GameStop is using the Android operating system for its own-brand gaming tablet, which will launch with a number of titles pre-installed.
The US retailer has already chosen the model of tablet, which president Tony Bartel told GamesIndustry.biz is considered by the company to be the "GameStop certified gaming platform" and will sell alongside hardware from Sony, Microsoft, Nintendo and Apple when it hits stores next year.
"I don't see any need to create a new one with the three hundred or so on the market already," said Bartel of the decision to use existing hardware. "We have a refurbishment centre and we can bring in the product and preload certain games onto it. It's an Android device."

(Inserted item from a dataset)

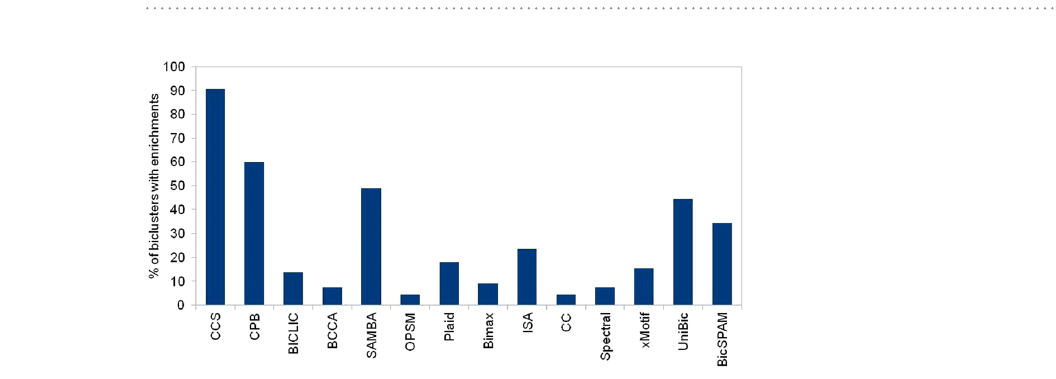
Figure 2. Average number of enriched terms on five gene expression datasets. All the enriched gene ontology terms with Benjamini-Hochberg FDR less than 0.01 were considered.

"We definitely have selected one," he continued. "We're in test phase right now. But we're excited at the prospect of coming out with this tablet. I would call it a 'GameStop certified gaming platform.' We looked at all the tablets and these are the ones that really worked for gaming and we're going to give you a few benefits that you're not going to get elsewhere."
Our thought is that the tablet is a great immersive gaming device so it's hard for us to envision how that will really function without some sort of controller
Tony Bartel, GameStop
Tests began on the hardware two weeks ago, with consumers in Dallas, Texas the first to get hands-on with the device - close to the company's beta testing site for the streaming technology it bought from Spawn Labs.
Although the product will initially have a modest selection of mobile games, GameStop intends to stream console games to the device and ship a dedicated controller for the experience.
"There's not a lot of tablet/android based games for the consumer that are designed to use an external controller," Bartel told GamesIndustry.biz. "There are a few games out there and more that are coming, but our thought is that the tablet is a great immersive gaming device so it's hard for us to envision how that tablet will really function as such without some sort of controller.
"So we've created a controller that we're testing to really allow for immersive gameplay. It's hard to imagine how to stream a game - let' say Modern Warfare 3 - onto a tablet and then play it with your finger.
Bartel said that GameStop is following the consumer lead on cloud gaming, and although services like Gaikai and OnLive have already demonstrated World of Warcraft and AAA games on tablets, he thinks it's a little too early for the best consumer experience. He also hinted that the retailer could work directly with developers on creating games that use a specific controller and stream to the GameStop tablet.
"I know people have tried it and shown it, but it isn't a great, immersive experience for the customer. Once it is, I think that's really exciting. As it stands now, I think we're seeing developer interest in developing immersive games that use the controller as well, but our first foray is to really be working with developers to create an install base of devices with the controller to allow them to develop immersive games.